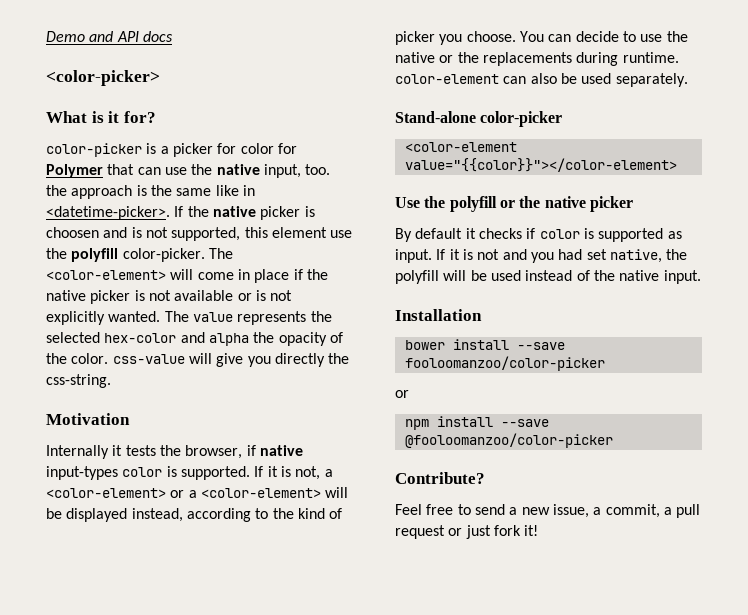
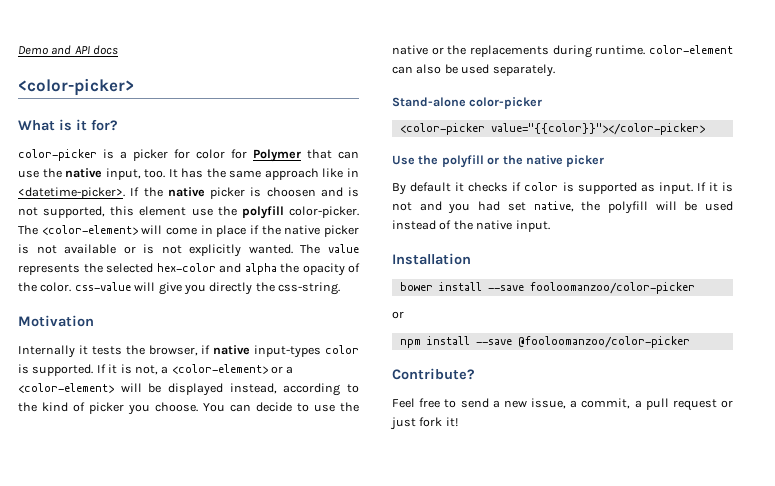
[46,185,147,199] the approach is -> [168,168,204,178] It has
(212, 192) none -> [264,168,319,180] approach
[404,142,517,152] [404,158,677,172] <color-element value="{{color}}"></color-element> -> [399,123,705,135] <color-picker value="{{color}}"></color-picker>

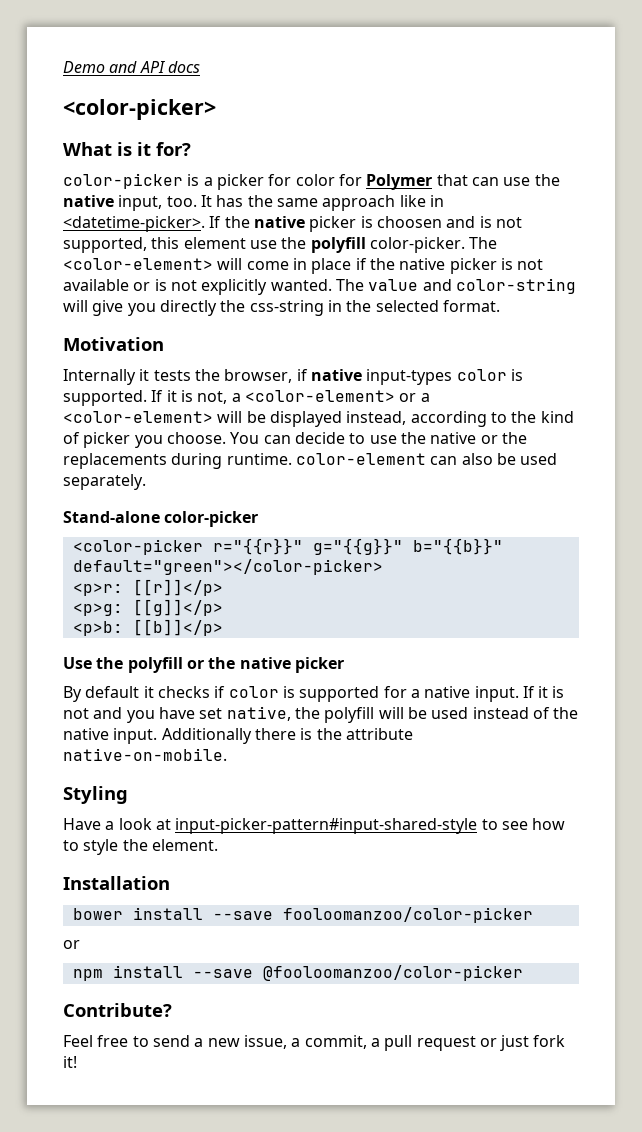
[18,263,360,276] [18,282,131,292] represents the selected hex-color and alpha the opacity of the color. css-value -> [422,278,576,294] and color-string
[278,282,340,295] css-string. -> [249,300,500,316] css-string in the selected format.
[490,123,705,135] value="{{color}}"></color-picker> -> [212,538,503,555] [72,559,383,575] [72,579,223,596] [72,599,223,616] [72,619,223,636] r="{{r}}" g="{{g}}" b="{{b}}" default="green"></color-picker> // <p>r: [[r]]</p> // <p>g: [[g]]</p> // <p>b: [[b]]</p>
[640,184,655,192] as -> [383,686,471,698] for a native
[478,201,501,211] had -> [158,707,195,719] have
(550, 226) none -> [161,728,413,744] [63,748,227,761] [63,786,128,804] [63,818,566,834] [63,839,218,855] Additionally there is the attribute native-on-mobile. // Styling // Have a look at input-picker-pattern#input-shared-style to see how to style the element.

_Your task_
Print the records above again exactly. Leave out the images.

_Task solution_
[46,185,147,199] the approach is -> [168,168,204,178] It has
(212, 192) none -> [264,168,319,180] approach
[404,142,517,152] [404,158,677,172] <color-element value="{{color}}"></color-element> -> [399,123,705,135] <color-picker value="{{color}}"></color-picker>

[18,263,360,276] [18,282,131,292] represents the selected hex-color and alpha the opacity of the color. css-value -> [422,278,576,294] and color-string
[278,282,340,295] css-string. -> [249,300,500,316] css-string in the selected format.
[490,123,705,135] value="{{color}}"></color-picker> -> [212,538,503,555] [72,559,383,575] [72,579,223,596] [72,599,223,616] [72,619,223,636] r="{{r}}" g="{{g}}" b="{{b}}" default="green"></color-picker> // <p>r: [[r]]</p> // <p>g: [[g]]</p> // <p>b: [[b]]</p>
[640,184,655,192] as -> [383,686,471,698] for a native
[478,201,501,211] had -> [158,707,195,719] have
(550, 226) none -> [161,728,413,744] [63,748,227,761] [63,786,128,804] [63,818,566,834] [63,839,218,855] Additionally there is the attribute native-on-mobile. // Styling // Have a look at input-picker-pattern#input-shared-style to see how to style the element.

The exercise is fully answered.